Willy’s age doesn’t help with what he wants to achieve. He becomes demoralized by this and continues to set more unachievable goals for a salesman at the age of 60 like himself. With Willy continuously setting standards too high, he continues the theme of failure throughout this play. But it isn’t just Willy who suffers; it’s the whole Loman family. In contrast to Willy’s views on success and failure, his son Biff sees both differently. Biff sees the true success in life and causes tension in their relationship. “Why does dad mock me all the time?” This is what Biff says to his brother, Happy, at the beginning of the play. He appears to feel confused about what his dad thinks of him. Throughout the novel, the audience can sense the confusion in Biff as to his dad both praises and mocks him.
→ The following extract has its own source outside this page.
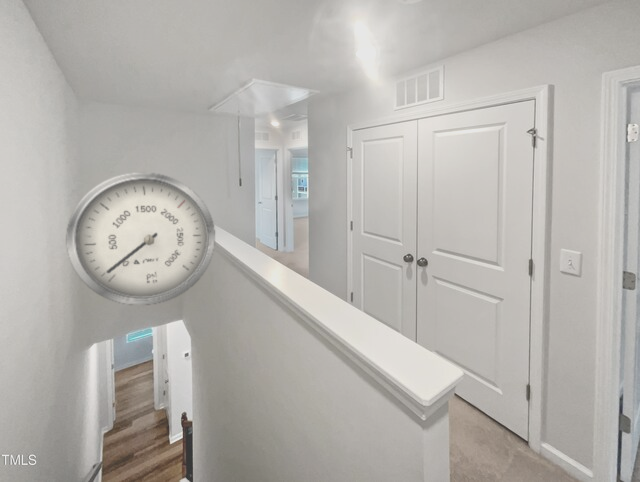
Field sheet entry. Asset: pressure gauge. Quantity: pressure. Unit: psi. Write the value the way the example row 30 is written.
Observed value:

Willy wants Biff to be the perfect son, but at the age of 30 and still unsettled in a good-paying job, Willy thinks badly of Biff. This is selfish of Willy to do this as it shows that he wants his ‘American Dream’ to come true and isn’t so bothered about how Biff feels. Biff shows content about not earning a lot of money but just being happy and living an “ordinary” life like most people. “Biff Loman is lost. In the greatest country in the world, a young man with such – personal attractiveness gets lost.” The theme of failure is shown throughout this novel by how Willy treats other people and the way he thinks and does things. His failure to hold a strong, loving relationship with his son, Biff and himself is down to Willy trying to achieve his impossible goals and excluding others from them.
Willy is lucky to have a loving and supporting wife called Linda. Arthur Miller creates a sympathetic character that is a successful wife and mother to both Willy and her children. Unfortunately, because Willy is so wrapped up in achieving the ‘American Dream,’ Linda doesn’t often get noticed, and when she is, she appears unappreciated. “I just thought you would like a change – ” “I don’t want a change! I want Swiss cheese. Why am I always being contradicted?” Willy proves to be ungrateful for his wife’s hard work in trying to please him. He doesn’t want a surprise, which shows that he can be quite boring and unimaginative. Linda can understand what Willy wants and why he is unable to achieve it. She tries to put the message across that his goals are unreachable, but she is aware that if she tells him straight up, she will lose the full respect for her husband, whom she loves.
Miller uses this situation to put across the point that Willy is very insecure, and causes this leads to his own downfall and failure. “They laugh at me, heh? Go to File, go to the Hub, go to Slattery’s, Boston. Call out the name Willy Loman and see what happens!” This quote is another sign of Willy being insecure as he exaggerates his ‘success’ to his sons, Biff and Happy. Arthur Miller cleverly uses Willy Loman to suggest that his life is one great big disaster and failure. Lo- man, suggests that he lives a low life and doesn’t succeed in one aspect of life. The theme of success is brought about in this play by Arthur Millers’ use of other successful characters.